- _Exercise brief_
From the line containing "correcting errors in a timely manner; and" down to the last line of the records below, give every line again without any change.

- _Exercise data_
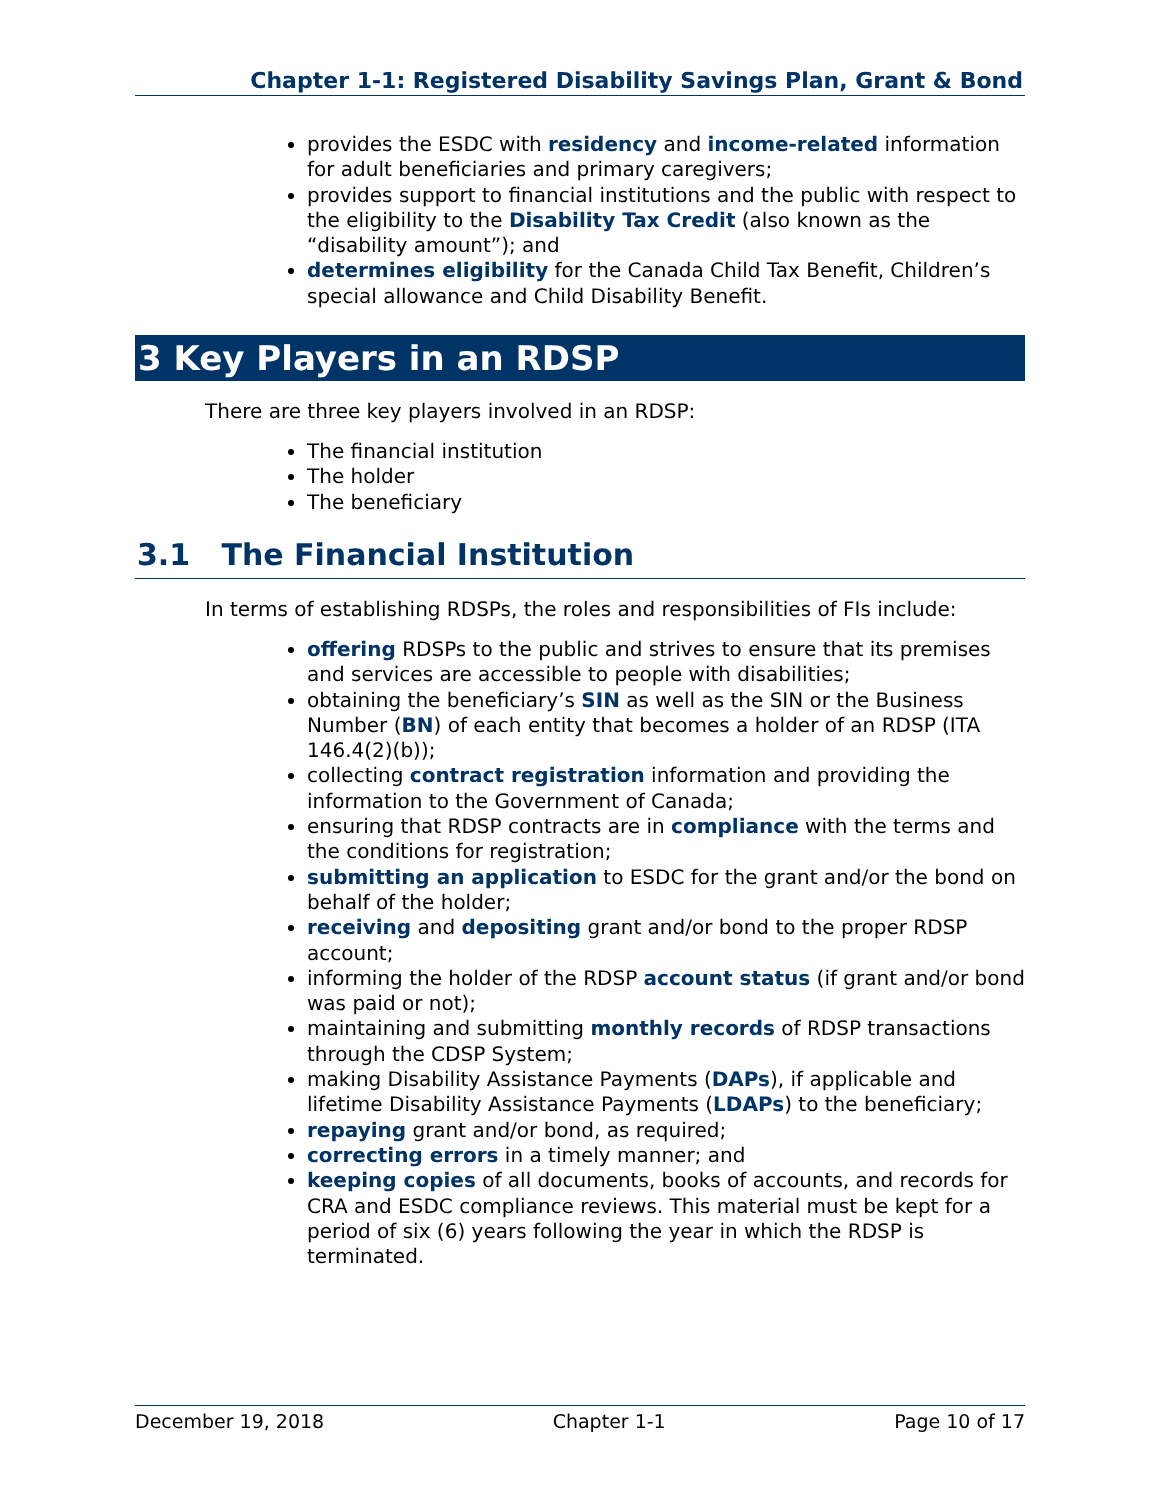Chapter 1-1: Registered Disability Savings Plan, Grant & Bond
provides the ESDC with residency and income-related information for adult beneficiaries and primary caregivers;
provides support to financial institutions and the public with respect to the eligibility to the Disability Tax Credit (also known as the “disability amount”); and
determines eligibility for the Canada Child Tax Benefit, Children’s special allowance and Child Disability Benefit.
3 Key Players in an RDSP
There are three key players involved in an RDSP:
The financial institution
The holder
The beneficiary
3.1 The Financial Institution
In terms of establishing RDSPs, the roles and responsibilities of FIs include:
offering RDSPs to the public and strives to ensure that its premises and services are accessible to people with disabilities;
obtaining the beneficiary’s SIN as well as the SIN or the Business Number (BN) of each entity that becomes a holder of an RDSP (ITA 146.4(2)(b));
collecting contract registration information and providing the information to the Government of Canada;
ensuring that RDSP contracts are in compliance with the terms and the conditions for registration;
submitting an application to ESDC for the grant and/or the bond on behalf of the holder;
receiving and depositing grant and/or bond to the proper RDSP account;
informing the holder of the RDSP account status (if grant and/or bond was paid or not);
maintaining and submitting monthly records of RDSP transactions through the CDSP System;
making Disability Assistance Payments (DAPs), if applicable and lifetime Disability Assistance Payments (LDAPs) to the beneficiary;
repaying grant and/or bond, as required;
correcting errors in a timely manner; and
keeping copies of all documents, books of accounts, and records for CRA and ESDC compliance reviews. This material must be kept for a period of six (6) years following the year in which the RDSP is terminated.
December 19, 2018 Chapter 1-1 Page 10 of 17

- _Reply to the exercise_
correcting errors in a timely manner; and
keeping copies of all documents, books of accounts, and records for CRA and ESDC compliance reviews. This material must be kept for a period of six (6) years following the year in which the RDSP is terminated.
December 19, 2018 Chapter 1-1 Page 10 of 17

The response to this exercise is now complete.